Coulomb counting tracks SoC by integrating the current flowing in and out over time (charge = current × time). Starting from a known full charge, it subtracts used amp-hours to give the remaining capacity accurately.

Why measure voltage at rest (open-circuit)?

Under load or charge the terminal voltage shifts due to internal resistance, so it does not reflect the true SoC. Letting the battery rest for a while gives the open-circuit voltage that maps reliably to charge.

Why is the voltage method unreliable for LiFePO4?

LiFePO4 has a very flat voltage curve — the voltage barely changes across most of the range — so small measurement errors translate to large SoC errors. Coulomb counting is preferred for these cells.

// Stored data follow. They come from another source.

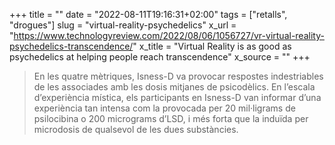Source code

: +++
title = ""
date = "2022-08-11T19:16:31+02:00"
tags = ["retalls", "drogues"]
slug = "virtual-reality-psychedelics"
x_url = "https://www.technologyreview.com/2022/08/06/1056727/vr-virtual-reality-psychedelics-transcendence/"
x_title = "Virtual Reality is as good as psychedelics at helping people reach transcendence"
x_source = ""
+++


> En les quatre mètriques, Isness-D va provocar respostes indestriables de les associades amb les dosis mitjanes de psicodèlics. En l’escala d’experiència mística, els participants en Isness-D van informar d’una experiència tan intensa com la provocada per 20 mil·ligrams de psilocibina o 200 micrograms d’LSD, i més forta que la induïda per microdosis de qualsevol de les dues substàncies.
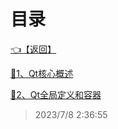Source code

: # 目录  


[👈【返回】](..\--目录--C++笔记)  


[📜1、Qt核心概述](.\1、Qt核心概述)  

[📜2、Qt全局定义和容器](.\2、Qt全局定义和容器)  







> 2023/7/8 2:36:55
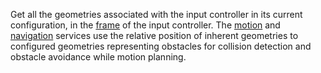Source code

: Get all the geometries associated with the input controller in its current configuration, in the [frame](/operate/mobility/define-geometry/) of the input controller.
The [motion](/operate/reference/services/motion/) and [navigation](/operate/reference/services/navigation/rvices/navigation/) services use the relative position of inherent geometries to configured geometries representing obstacles for collision detection and obstacle avoidance while motion planning.

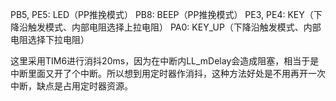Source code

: PB5, PE5: LED（PP推挽模式）
PB8: BEEP（PP推挽模式）
PE3, PE4: KEY（下降沿触发模式、内部电阻选择上拉电阻）
PA0: KEY_UP（下降沿触发模式、内部电阻选择下拉电阻）

这里采用TIM6进行消抖20ms，因为在中断内LL_mDelay会造成阻塞，相当于是中断里面又开了个中断。所以想到用定时器作消抖，这种方法好处是不用再开一次中断，缺点是占用定时器资源。


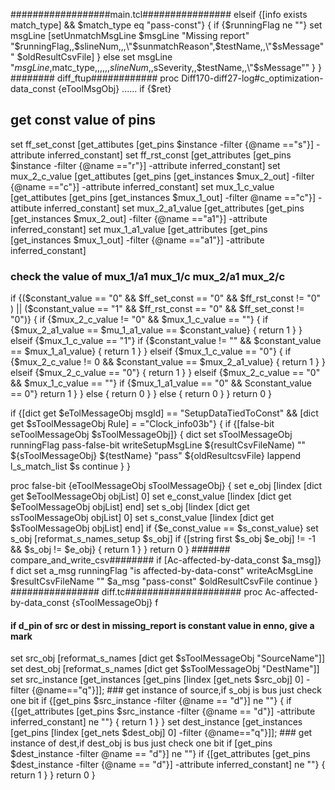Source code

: ##################main.tcl################
elseif {[info exists match_type] && $match_type eq "pass-const"} {
  if {$runningFlag ne ""} 
      set msgLine [setUnmatchMsgLine $msgLine "Missing report" "$runningFlag,,$slineNum,,,\"$sunmatchReason\",$testName,,\"$sMessage\"" $oldResultCsvFile]
  } else 
    set msgLine "$msgLine,$matc_type,,,,,,$slineNum,,$sSeverity,,$testName,,\"$sMessage\""
  }
  }
######## diff_ftup############
proc Diff170-diff27-log#c_optimization-data_const {eToolMsgObj} 
......
if {$ret} 
## get const value of pins
  set ff_set_const [get_attibutes [get_pins $instance -filter {@name =="s"}] -attribute inferred_constant]
  set ff_rst_const [get_attributes [get_pins $instance -filter {@name =="r"}] -attribute inferred_constant]
  set mux_2_c_value [get_attibutes [get_pins [get_instances $mux_2_out] -filter {@name =="c"}] -attribute inferred_constant]
  set mux_1_c_value [get_attibutes [get_pins [get_instances $mux_1_out] -filter @name =="c"}] -attibute inferred_constant]
  set mux_2_a1_value [get_attributes [get_pins [get_instances $mux_2_out] -filter {@name =="a1"}] -attribute inferred_constant]
  set mux_1_a1_value [get_attributes [get_pins [get_instances $mux_1_out] -filter {@name =="a1"}] -attribute inferred_constant]
### check the value of mux_1/a1 mux_1/c mux_2/a1 mux_2/c
  if {($constant_value == "0" && $ff_set_const == "0" && $ff_rst_const != "0" ) || ($constant_value == "1" && $ff_rst_const == "0" && $ff_set_const != "0")} {
	 if {$mux_2_c_value != "0" && $mux_1_c_value == ""} {
 		if {$mux_2_a1_value == $mu_1_a1_value == $constant_value} {
		 return 1
 		}
	 } elseif {$mux_1_c_value == "1"} 
	 if {$constant_value != "" && $constant_value == $mux_1_a1_value} {
	 return 1
 	}
	 } elseif {$mux_1_c_value == "0"} {
 		if {$mux_2_c_value != 0 && $constant_value == $mux_2_a1_value} {
 		return 1
		}
	}  elseif {$mux_2_c_value == "0"} {
 	return 1
	 }
 } elseif {$mux_2_c_value == "0" && $mux_1_c_value == ""} 
 if {$mux_1_a1_value == "0" && Sconstant_value == 0"} 
 return 1
 }
 } else {
 return 0
 }
  } else {
  return 0
  }
 }
 return 0
}

 if {[dict get $eTolMessageObj msgId] == "SetupDataTiedToConst" && [dict get $sToolMessageObj Rule] = ="Clock_info03b"} {
if {[false-bit seToolMessageObj $sToolMessageObj]} {
dict set sToolMessageObj runningFlag pass-false-bit
writeSetupMsgLine ${resultCsvFileName) "" ${sToolMessageObj} ${testName} "pass" ${oldResultcsvFile}
lappend l_s_match_list $s
continue
}
}

proc false-bit {eToolMessageObj sToolMessageObj} {
 set e_obj [lindex [dict get $eToolMessageObj objList] 0]
 set e_const_value [lindex [dict get $eToolMessageObj objList] end]
 set s_obj [lindex [dict get ssToolMessageObj objList] 0]
 set s_const_value [lindex [dict get $sToolMessageObj objList] end]
 if {$e_const_value == $s_const_value} 
set s_obj [reformat_s_names_setup $s_obj]
if {[string first $s_obj $e_obj] != -1 && $s_obj != $e_obj} {
 return 1
}
 }
 return 0
}
####### compare_and_write_csv########
if [Ac-affected-by-data_const $a_msg]} f
 dict set a_msg runningFlag "is affected-by-data-const"
 writeAcMsgLine $resultCsvFileName "" $a_msg "pass-const" $oldResultCsvFile
 continue
}
################ diff.tc#####################
proc Ac-affected-by-data_const {sToolMessageObj} f
#### if d_pin of src or dest in missing_report is constant value in enno, give a mark
 set src_obj [reformat_s_names [dict get $sToolMessageObj "SourceName"]]
 set dest_obj [reformat_s_names [dict get $sToolMessageObj "DestName"]]
 set src_instance [get_instances [get_pins [lindex [get_nets $src_obj] 0] -filter {@name=="q"}]]; ### get instance of source,if s_obj is bus just check one bit
 if {[get_pins $src_instance -filter {@name == "d"}] ne ""} {
	if {[get_attributes [get_pins $src_instance -filter {@name == "d"}] -attribute inferred_constant] ne ""} {
  	 return 1
  	}
 }
 set dest_instance [get_instances [get_pins [lindex [get_nets $dest_obj] 0] -filter {@name=="q"}]]; ### get instance of dest,if dest_obj is bus just check one bit
 if [get_pins $dest_instance -filter @name == "d"}] ne ""} 
if {[get_attributes [get_pins $dest_instance -filter {@name == "d"}] -attribute inferred_constant] ne ""} {
   return 1
  }
 }
 return 0
}
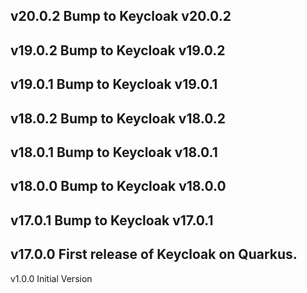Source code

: v20.0.2
Bump to Keycloak v20.0.2
---
v19.0.2
Bump to Keycloak v19.0.2
---
v19.0.1
Bump to Keycloak v19.0.1
---
v18.0.2
Bump to Keycloak v18.0.2
---
v18.0.1
Bump to Keycloak v18.0.1
---
v18.0.0
Bump to Keycloak v18.0.0
---
v17.0.1
Bump to Keycloak v17.0.1
---
v17.0.0
First release of Keycloak on Quarkus.
---
v1.0.0
Initial Version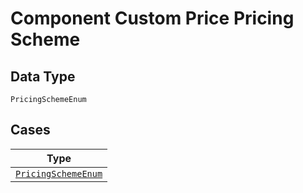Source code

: 
# Component Custom Price Pricing Scheme

## Data Type

`PricingSchemeEnum`

## Cases

| Type |
|  --- |
| [`PricingSchemeEnum`](../../../doc/models/pricing-scheme-enum.md) |

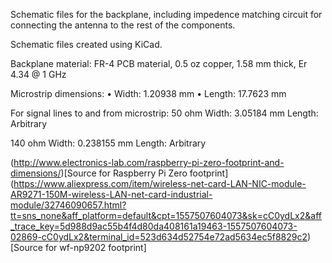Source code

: Schematic files for the backplane, including impedence matching circuit for connecting the antenna to the rest of the components.

Schematic files created using KiCad.

Backplane material: FR-4 PCB material, 0.5 oz copper, 1.58 mm thick, Er 4.34 @ 1 GHz

Microstrip dimensions:
	• Width:	1.20938 mm
	• Length:	17.7623 mm

For signal lines to and from microstrip:
50 ohm
	Width:  3.05184 mm
	Length: Arbitrary

140 ohm
	Width:  0.238155 mm
	Length: Arbitrary


(http://www.electronics-lab.com/raspberry-pi-zero-footprint-and-dimensions/)[Source for Raspberry Pi Zero footprint]\
(https://www.aliexpress.com/item/wireless-net-card-LAN-NIC-module-AR9271-150M-wireless-LAN-net-card-industrial-module/32746090657.html?tt=sns_none&aff_platform=default&cpt=1557507604073&sk=cC0ydLx2&aff_trace_key=5d988d9ac55b4f4d80da408161a19463-1557507604073-02869-cC0ydLx2&terminal_id=523d634d52754e72ad5634ec5f8829c2)[Source for wf-np9202 footprint]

What voltages correspond to full and empty?

Typical values: Li-ion 4.2 V full / 3.0 V empty; LiFePO4 3.4 V / 2.5 V; lead-acid (12 V) about 12.7 V / 12.0 V at rest. Always use the manufacturer's figures.

What SoC range is best for battery life?

Keeping lithium batteries between roughly 20% and 80% SoC minimises stress and maximises cycle life. Full charges to 100% are fine occasionally but best avoided for daily storage.

How do I convert SoC to remaining energy?

Multiply the remaining amp-hours by the nominal voltage: remaining Wh = (SoC/100) × capacity(Ah) × V. This gives the usable energy left.

Can SoC exceed 100% or go below 0%?

No. If the calculation gives more than 100% or less than 0%, the reference voltages or the remaining-Ah figure are wrong, or the battery is being measured under load rather than at rest.

How does temperature affect SoC estimates?

Temperature shifts the voltage curve and the deliverable capacity, so cold conditions can make a battery read a lower SoC and provide fewer usable amp-hours. Good BMS designs apply temperature compensation.

How do real BMS units estimate SoC?

They combine methods: coulomb counting for short-term accuracy, periodic recalibration against rested open-circuit voltage, and temperature correction — often blended with a model of the battery for the best estimate.